Concierto por teléfono
Date:
1981
Materials:
Telephone, tactile poem, audio recording (Unique work)
Dimensions:
Various
Courtesy:
Lucy + Jorge Orta
In the late seventies, alongside artists Clemente Padín in Uruguay, Damaso Orgaz in Venezuela, Edgardo Vigo and Graciela Marx in Argentina, Jorge Orta joined a network strategy for communication and distribution of ideas through Mail Art that proliferated throughout Latin America. They believed in “an art from the base upward, without artists”, which embraced a critique of society, politics and the very conservative and commercial face of the art world.
Mail Art was one of the main modes of widespread distribution of visual arts in the 1970s and early 1980s, and was eagerly employed across Latin America. In the context of political repression, it served artists to create ubiquitous platforms to disseminate messages otherwise blocked by State controlled circuits such as the printed media.

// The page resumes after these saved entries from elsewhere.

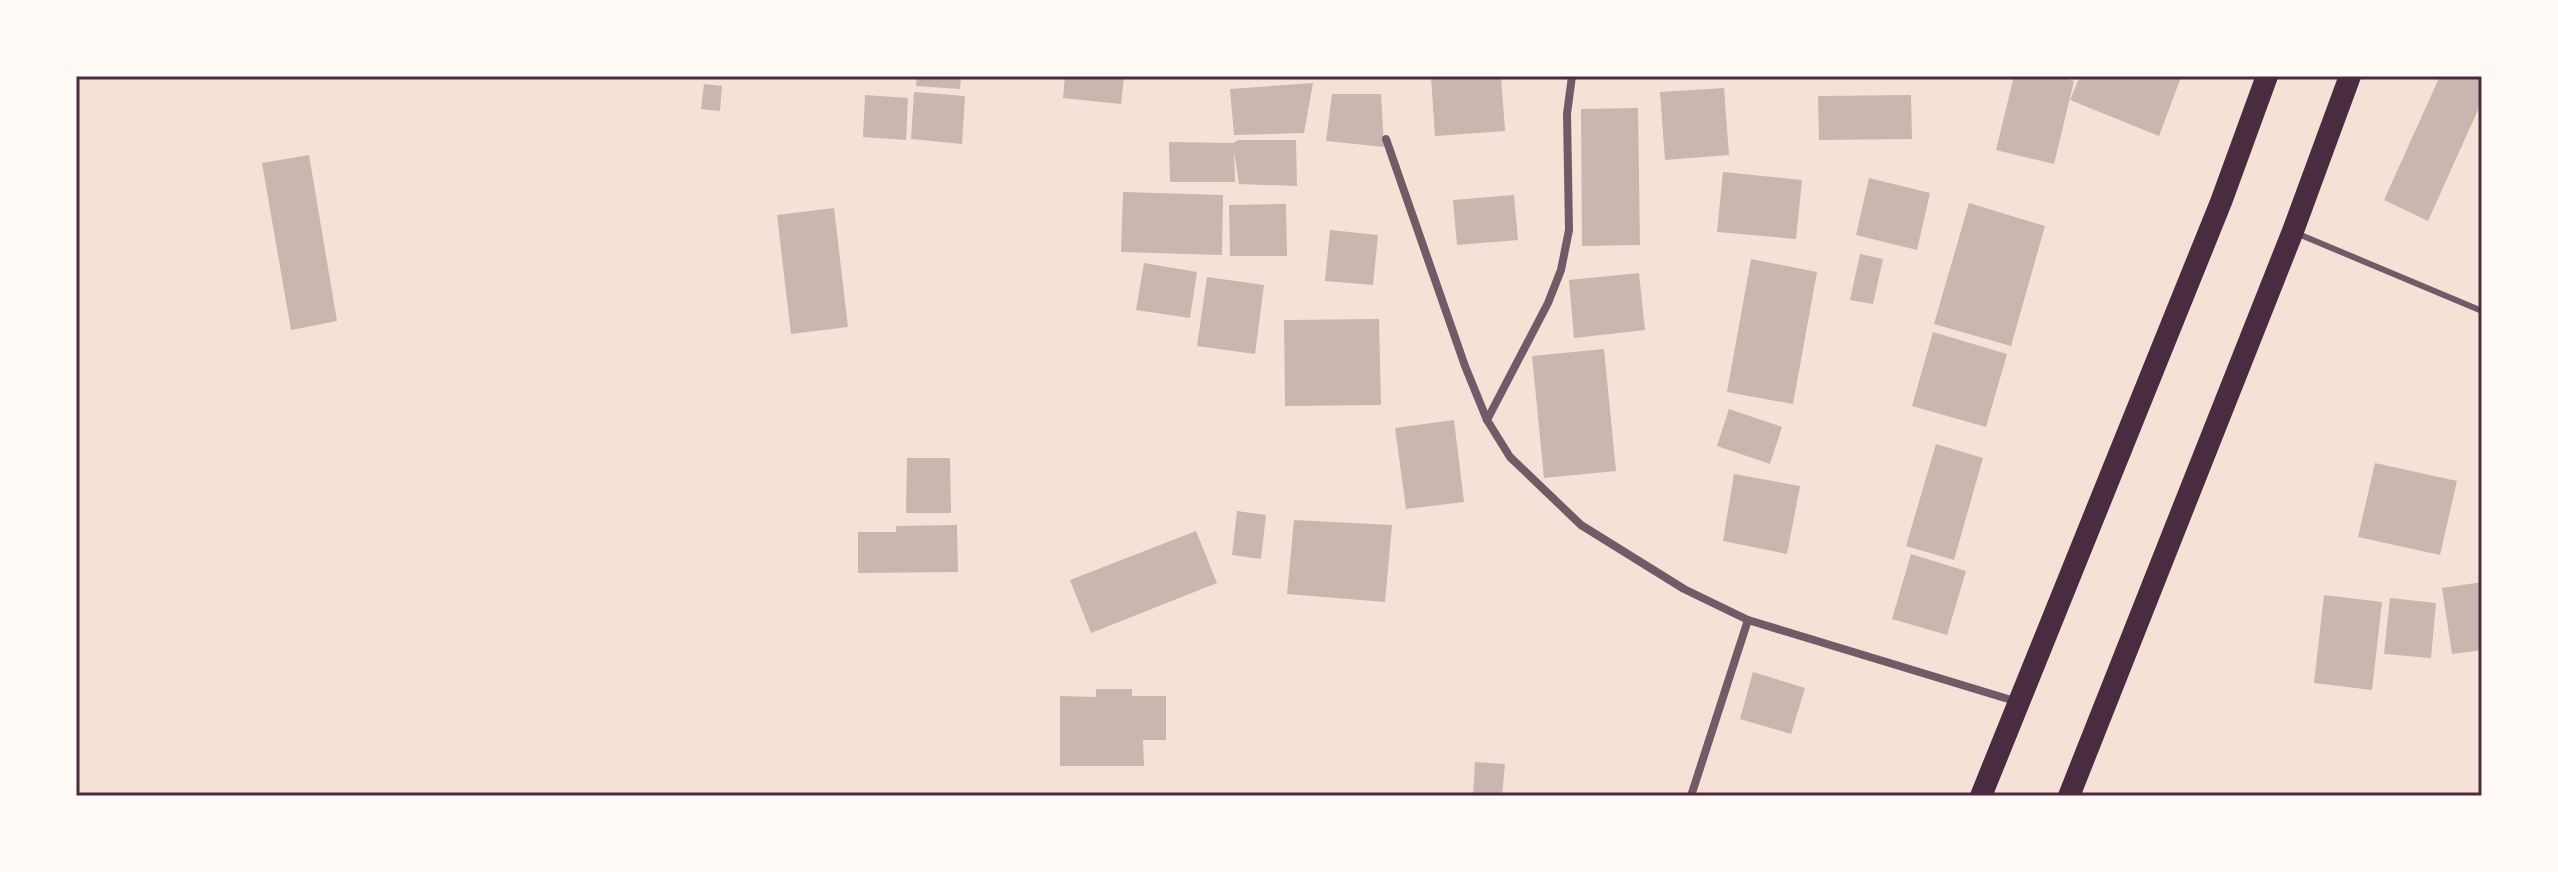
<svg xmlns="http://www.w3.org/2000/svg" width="2558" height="872" viewBox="0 0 2558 872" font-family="'Fira Sans',sans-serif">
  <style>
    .building { fill: #ccb4b1 }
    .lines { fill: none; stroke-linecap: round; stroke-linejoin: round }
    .service { stroke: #755966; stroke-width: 6 }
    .minor { stroke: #755966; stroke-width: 8 }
    .trunk { stroke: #4a2c40; stroke-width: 22 }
    .neatline { fill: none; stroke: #4a2c40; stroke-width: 3 }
  </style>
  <rect width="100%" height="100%" fill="#f7e1d7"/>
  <g class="building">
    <path d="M917,76H961L960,89L916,86Z"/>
    <path d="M1065,76H1124L1121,104L1063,98Z"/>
    <path d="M1431,76H1501L1505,131L1435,136Z"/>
    <path d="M2014,76H2059L2074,81L2054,164L1996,150Z"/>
    <path d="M2080,76H2179L2181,77L2159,136L2070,100Z"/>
    <path d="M2440,76H2482V101L2428,221L2384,200Z"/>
    <path d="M1313,83L1304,133L1234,135L1230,89Z"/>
    <path d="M704,84L722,86L720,111L701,109Z"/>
    <path d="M1724,88L1729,155L1665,160L1660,92Z"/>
    <path d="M914,92L965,96L962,144L911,139Z"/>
    <path d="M1332,94H1381L1384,147L1326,141Z"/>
    <path d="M865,95L908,98L906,140L863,137Z"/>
    <path d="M1911,95L1912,139L1819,140L1818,96Z"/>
    <path d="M1638,108L1640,245L1582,246L1581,109Z"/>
    <path d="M1238,140H1296L1297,186L1239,184L1234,151L1235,182H1170L1169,142L1233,143Z"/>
    <path d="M309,155L337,321L291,330L262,163Z"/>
    <path d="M1723,172L1802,180L1796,239L1717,232Z"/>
    <path d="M1869,178L1930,193L1917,250L1856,235Z"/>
    <path d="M1123,192L1223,195L1222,255L1121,252Z"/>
    <path d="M1514,195L1518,240L1457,245L1453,200Z"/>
    <path d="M1969,203L2045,226L2011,346L1934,324Z"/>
    <path d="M1286,204L1287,256H1230L1229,205Z"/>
    <path d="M834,208L848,327L791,334L777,215Z"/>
    <path d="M1330,230L1378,235L1373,285L1325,281Z"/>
    <path d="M1860,254L1883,259L1873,304L1850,300Z"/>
    <path d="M1751,259L1817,272L1793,404L1727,392Z"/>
    <path d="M1144,263L1197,272L1190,318L1136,310Z"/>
    <path d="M1639,273L1645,330L1574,338L1569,280Z"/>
    <path d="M1207,277L1264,285L1255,354L1197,346Z"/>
    <path d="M1379,319L1381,405L1285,406L1284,320Z"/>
    <path d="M1933,332L2007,354L1986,427L1912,406Z"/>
    <path d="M1604,349L1616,471L1544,478L1532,356Z"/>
    <path d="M1729,409L1782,427L1770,464L1717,446Z"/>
    <path d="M1454,420L1464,502L1406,509L1395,428Z"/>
    <path d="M1936,444L1983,458L1954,560L1906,546Z"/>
    <path d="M907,458H950L951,513H906Z"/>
    <path d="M2375,463L2457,481L2440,555L2358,537Z"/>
    <path d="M1734,474L1800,486L1787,554L1723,541Z"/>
    <path d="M1237,511L1266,515L1261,559L1232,555Z"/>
    <path d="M1294,520L1392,525L1385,602L1287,594Z"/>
    <path d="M957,525L958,572L858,573V532H896V526Z"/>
    <path d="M1196,531L1217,583L1091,633L1070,580Z"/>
    <path d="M1911,554L1966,571L1947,635L1892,619Z"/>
    <path d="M2482,582V650L2452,654L2442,588Z"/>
    <path d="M2324,595L2382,602L2372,690L2314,683Z"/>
    <path d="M2390,598L2436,603L2431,658L2384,654Z"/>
    <path d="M1753,672L1805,688L1791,734L1740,719Z"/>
    <path d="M1096,689H1132V696H1166V740H1143L1144,766H1060V696L1096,697Z"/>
    <path d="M1475,762L1505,764L1502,796H1473Z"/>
  </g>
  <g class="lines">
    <path class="service" d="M2296,233L2482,311"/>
    <g class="minor">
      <path d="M1386,139L1465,366L1487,420L1510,457L1581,525L1684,589L1748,620L2018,702"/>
      <path d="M1487,420L1548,303L1561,270L1569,230L1567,114L1572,76"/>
      <path d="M1691,796L1748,620"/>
    </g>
    <g class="trunk">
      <path d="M1981,796L2221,202L2267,76"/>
      <path d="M2069,796L2293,231L2350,76"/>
    </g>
  </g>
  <rect width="2558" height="872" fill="none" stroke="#fffaf5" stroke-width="156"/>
  <rect x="78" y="78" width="2402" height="716" class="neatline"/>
</svg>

Orta was no exception: at that time he also conceived conceptual works encompassing Concierto por Teléfono (Telephone Concert)—a music recording distributed by arbitrarily choosing numbers from the phone book to defy social isolation and the lack of interest in culture. Often these works were made collectively, transgressing the isolation promoted by the regime and the fear of persecution.